Work task 1:
Echo back the passage on handling sudden surges in demand, word for word.

In the States, the power companies handle a sudden jump in a cities temperature by buying more electricity from other locations and sending it to where needed.  Are we naïve to think that some of the behemoths of the internet, such as google don’t have this type of electronic supply chain flexibility, nor do they have proper risk management plans for handling this unforeseen surge in demand? If they didn’t before, I am sure they must be putting the pieces in place to have them now.  Google themselves said the number of queries for Michael Jackson was “Volcanic” and initially thought they were being attacked, which forced the site to automatically be shut down for the wrong reason. Personally, I hope our government is more proactive on potential risks to the country than the corporate world.

I bet that the companies that will truly benefit from this unexpected demand are the ones that have formal collaborative processes such as Sales & Operations Planning (S&OP) that can quickly gather input on what’s happening in the marketplace, sit together in one room, along with members of senior management, and work out a plan to take advantage of this challenge.  Of course, it must go hand in hand with an agile and more flexible supply chain to make it happen.  Plus, your demand planning & forecasting team must be efficiently running as well.

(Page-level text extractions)
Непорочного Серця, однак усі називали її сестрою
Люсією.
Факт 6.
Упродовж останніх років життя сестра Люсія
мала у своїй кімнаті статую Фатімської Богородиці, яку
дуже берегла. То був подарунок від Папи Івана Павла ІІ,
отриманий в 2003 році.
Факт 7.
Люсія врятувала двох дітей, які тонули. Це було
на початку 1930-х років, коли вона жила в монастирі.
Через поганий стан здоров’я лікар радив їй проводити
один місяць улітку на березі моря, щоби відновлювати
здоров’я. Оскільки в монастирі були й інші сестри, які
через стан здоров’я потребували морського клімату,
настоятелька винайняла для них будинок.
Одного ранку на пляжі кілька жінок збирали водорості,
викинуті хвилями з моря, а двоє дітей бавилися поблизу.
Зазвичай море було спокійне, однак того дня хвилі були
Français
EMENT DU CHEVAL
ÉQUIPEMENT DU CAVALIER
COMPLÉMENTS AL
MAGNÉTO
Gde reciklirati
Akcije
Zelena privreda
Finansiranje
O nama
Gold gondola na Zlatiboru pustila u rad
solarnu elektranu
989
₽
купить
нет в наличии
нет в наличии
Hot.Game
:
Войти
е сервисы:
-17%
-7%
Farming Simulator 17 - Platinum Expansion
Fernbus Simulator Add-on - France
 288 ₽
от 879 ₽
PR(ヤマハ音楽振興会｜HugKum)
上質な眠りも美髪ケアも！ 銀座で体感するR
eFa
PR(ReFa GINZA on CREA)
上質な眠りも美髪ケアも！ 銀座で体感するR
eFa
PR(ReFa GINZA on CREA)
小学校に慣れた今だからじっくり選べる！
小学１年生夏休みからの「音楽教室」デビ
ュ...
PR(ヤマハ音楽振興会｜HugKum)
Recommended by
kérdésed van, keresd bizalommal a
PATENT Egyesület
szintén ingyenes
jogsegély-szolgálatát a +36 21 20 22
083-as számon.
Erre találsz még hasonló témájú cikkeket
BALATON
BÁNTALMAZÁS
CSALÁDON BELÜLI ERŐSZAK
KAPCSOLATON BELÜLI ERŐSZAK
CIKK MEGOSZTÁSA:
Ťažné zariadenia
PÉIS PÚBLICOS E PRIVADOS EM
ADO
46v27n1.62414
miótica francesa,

Work task 2:
Duplicate everything in the listing from its first line down through the line containing "小学校に慣れた今だからじっくり選べる！", including both of those lines, and output nothing else.

Reply 1:
In the States, the power companies handle a sudden jump in a cities temperature by buying more electricity from other locations and sending it to where needed.  Are we naïve to think that some of the behemoths of the internet, such as google don’t have this type of electronic supply chain flexibility, nor do they have proper risk management plans for handling this unforeseen surge in demand? If they didn’t before, I am sure they must be putting the pieces in place to have them now.  Google themselves said the number of queries for Michael Jackson was “Volcanic” and initially thought they were being attacked, which forced the site to automatically be shut down for the wrong reason. Personally, I hope our government is more proactive on potential risks to the country than the corporate world.

I bet that the companies that will truly benefit from this unexpected demand are the ones that have formal collaborative processes such as Sales & Operations Planning (S&OP) that can quickly gather input on what’s happening in the marketplace, sit together in one room, along with members of senior management, and work out a plan to take advantage of this challenge.  Of course, it must go hand in hand with an agile and more flexible supply chain to make it happen.  Plus, your demand planning & forecasting team must be efficiently running as well.

Reply 2:
Непорочного Серця, однак усі називали її сестрою
Люсією.
Факт 6.
Упродовж останніх років життя сестра Люсія
мала у своїй кімнаті статую Фатімської Богородиці, яку
дуже берегла. То був подарунок від Папи Івана Павла ІІ,
отриманий в 2003 році.
Факт 7.
Люсія врятувала двох дітей, які тонули. Це було
на початку 1930-х років, коли вона жила в монастирі.
Через поганий стан здоров’я лікар радив їй проводити
один місяць улітку на березі моря, щоби відновлювати
здоров’я. Оскільки в монастирі були й інші сестри, які
через стан здоров’я потребували морського клімату,
настоятелька винайняла для них будинок.
Одного ранку на пляжі кілька жінок збирали водорості,
викинуті хвилями з моря, а двоє дітей бавилися поблизу.
Зазвичай море було спокійне, однак того дня хвилі були
Français
EMENT DU CHEVAL
ÉQUIPEMENT DU CAVALIER
COMPLÉMENTS AL
MAGNÉTO
Gde reciklirati
Akcije
Zelena privreda
Finansiranje
O nama
Gold gondola na Zlatiboru pustila u rad
solarnu elektranu
989
₽
купить
нет в наличии
нет в наличии
Hot.Game
:
Войти
е сервисы:
-17%
-7%
Farming Simulator 17 - Platinum Expansion
Fernbus Simulator Add-on - France
 288 ₽
от 879 ₽
PR(ヤマハ音楽振興会｜HugKum)
上質な眠りも美髪ケアも！ 銀座で体感するR
eFa
PR(ReFa GINZA on CREA)
上質な眠りも美髪ケアも！ 銀座で体感するR
eFa
PR(ReFa GINZA on CREA)
小学校に慣れた今だからじっくり選べる！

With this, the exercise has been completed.